Monday, July 15, 2019

Federal Circuit Issues Slightly Revised Opinion in SRI v. Cisco

I blogged about the original panel opinion in March (here), stating:
On willfulness, the court concludes that the evidence did not permit the inference that Cisco willfully infringed during the entire time period that finding covered, and remands for further proceedings . . . .
Surprisingly, perhaps, since fees often are not awarded to the plaintiff unless the infringement was willful, the court affirms the exceptionality finding, though it remands for a recalculation . . . .
On Friday, the court issued a revised opinion modifying the portion of the opinion addressing attorneys' fees.  Here is the relevant portion of the original opinion: 
. . . To meet the abuse-of-discretion standard, the appellant must show that the district court made “a clear error of judgment in weighing relevant factors or in basing its decision on an error of law or on clearly erroneous factual findings.” Bayer, 851 F.3d at 1306 (quoting Mentor Graphics, 150 F.3d at 1377); see also Highmark, 572 U.S. at 563 n.2.
We see no such error in the district court’s determination that this was an exceptional case. The district court found:
There can be no doubt from even a cursory review of the record that Cisco pursued litigation about as aggressively as the court has seen in its judicial experience. While defending a client aggressively is understandable, if not laudable, in the case at bar, Cisco crossed the line in several regards.  Post-Trial Motions Op., 254 F. Supp. 3d at 722.
The district court further explained that “Cisco’s litigation strategies in the case at bar created a substantial amount of work for both SRI and the court, much of which work was needlessly repetitive or irrelevant or frivolous.” Id. at 723 (footnotes omitted). Indeed, the district court inventoried Cisco’s aggressive tactics, including maintaining nineteen invalidity theories until the eve of trial but only presenting two at trial and pursuing defenses at trial that were contrary to the court’s rulings or Cisco’s internal documents. Id. at 722. The district court concluded that all of this, in addition to the fact that the jury found that Cisco’s infringement was willful, led it to exercise its discretion pursuant to § 285 to award SRI its attorneys’ fees and costs. Id. at 723. We conclude that the district court did not abuse its discretion in so finding (pp. 22-23).

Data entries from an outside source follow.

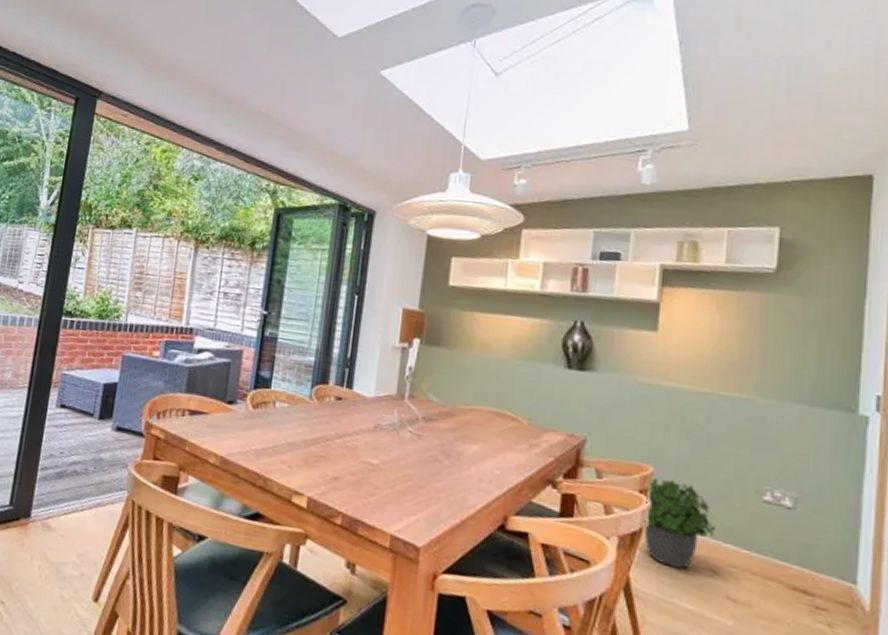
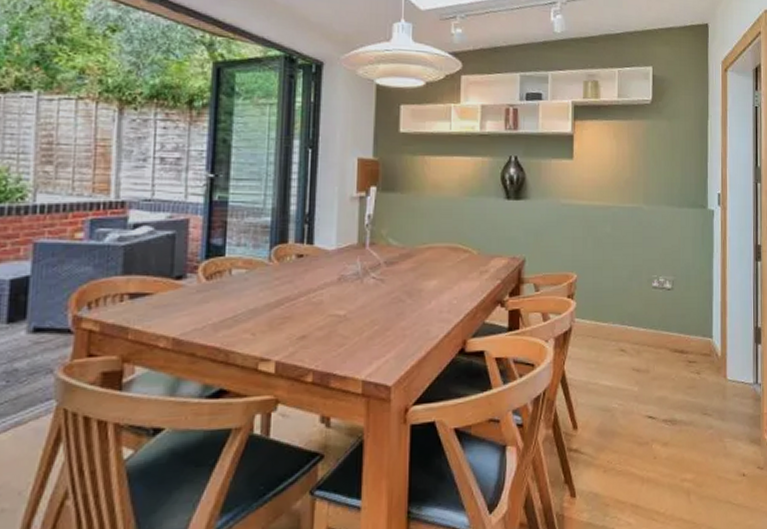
potted plant: present [643,477,716,569] -> none [571,282,623,354]

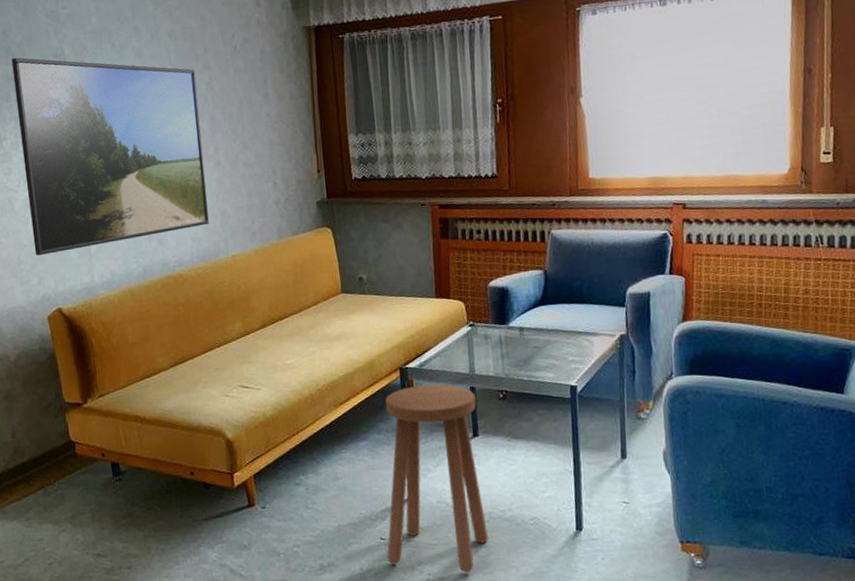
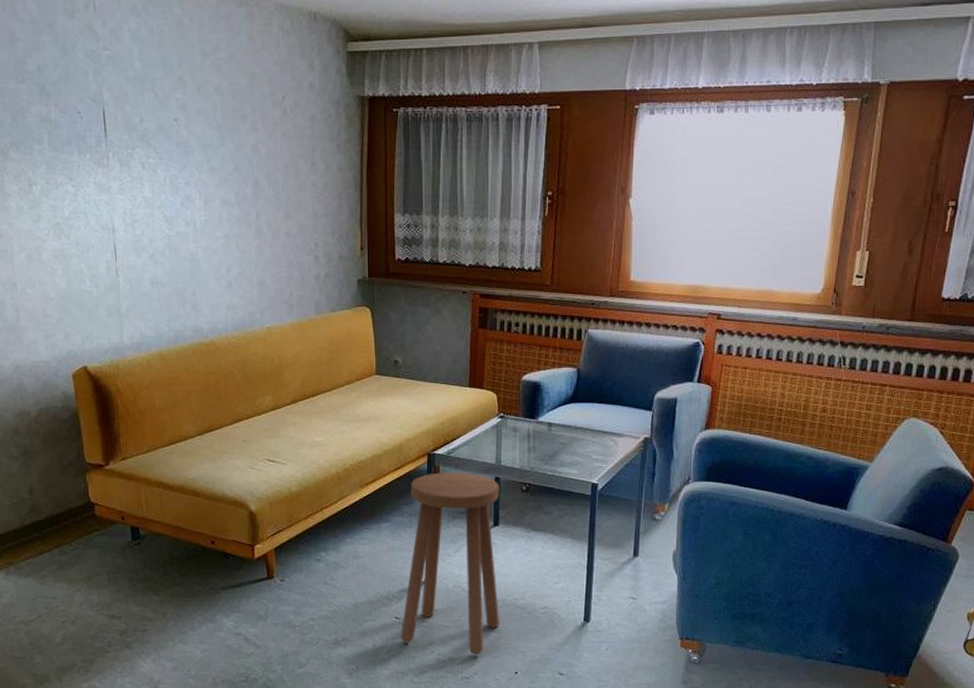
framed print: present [11,57,209,255] -> none [46,97,246,310]

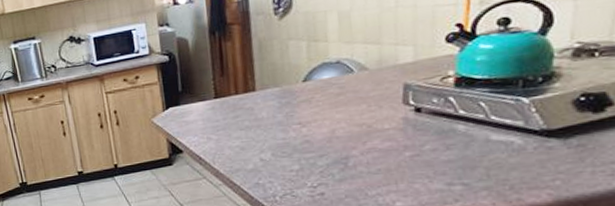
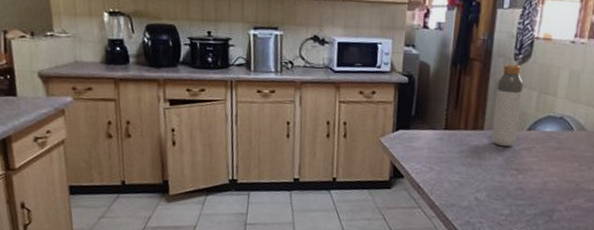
bottle: none [261,18,293,104] -> present [491,63,524,147]

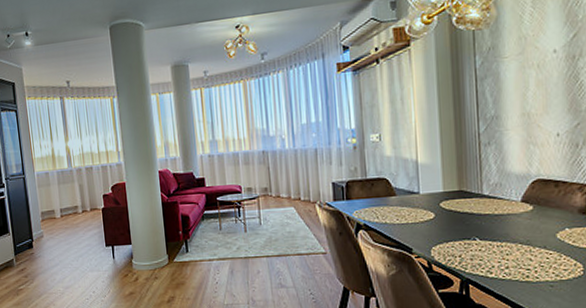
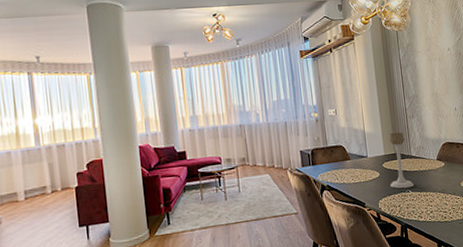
candle holder: none [449,163,483,235] -> present [389,132,414,189]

Here is the modified opinion, with the new matter in boldface:
. . . To meet the abuse-of-discretion standard, the appellant must show that the district court made “a clear error of judgment in weighing relevant factors or in basing its decision on an error of law or on clearly erroneous factual findings.” Bayer, 851 F.3d at 1306 (quoting Mentor Graphics, 150 F.3d at 1377); see also Highmark, 572 U.S. at 563 n.2.

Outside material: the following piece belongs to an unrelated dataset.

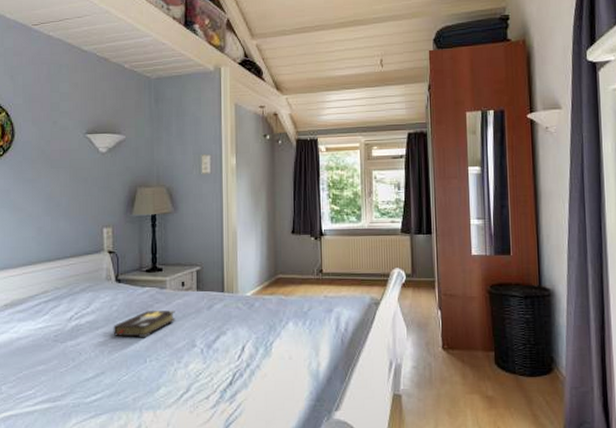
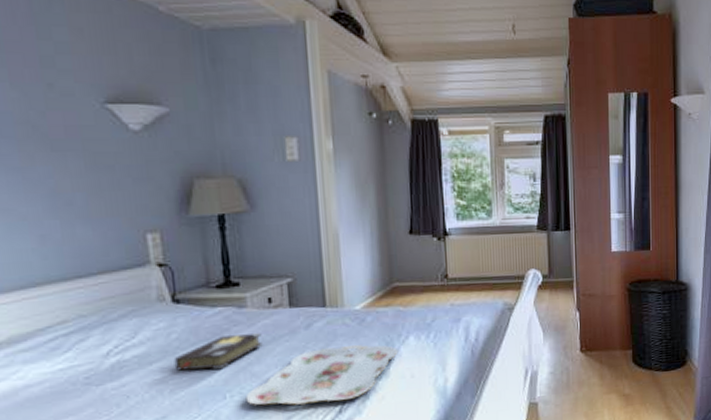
serving tray: none [160,327,280,374] -> present [245,345,399,406]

We see no such error in the district court’s determination that this was an exceptional case. The district court found:
There can be no doubt from even a cursory review of the record that Cisco pursued litigation about as aggressively as the court has seen in its judicial experience. While defending a client aggressively is understandable, if not laudable, in the case at bar, Cisco crossed the line in several regards.
Post-Trial Motions Op., 254 F. Supp. 3d at 722.
The district court further explained that “Cisco’s litigation strategies in the case at bar created a substantial amount of work for both SRI and the court, much of which work was needlessly repetitive or irrelevant or frivolous.” Id. at 723 (footnotes omitted). Indeed, the district court inventoried Cisco’s aggressive tactics, including maintaining nineteen invalidity theories until the eve of trial but only presenting two at trial and pursuing defenses at trial that were contrary to the court’s rulings or Cisco’s internal documents. Id. at 722. Nevertheless, the district court relied in part on the fact that the jury found that Cisco’s infringement was willful in its determination to exercise its discretion pursuant to § 285 to award SRI its attorneys’ fees and costs. Id. at 723. Accordingly, we vacate the district court’s award of attorneys’ fees and remand for further consideration along with willfulness (pp. 22-23, emphasis added).
So, unless I'm missing something, that's it.  I'm having a bit of a hard time wrapping my head around the simultaneous affirmation that there was "no . . . error in the . . . determination that this was an exceptional case," and the decision to remand to determine if the decision to award fees was based on an incorrect determination of willfulness; but I think the court is saying that the exceptionality finding can stand, but that the possible lack of willfulness should factor in to the determination whether to award fees.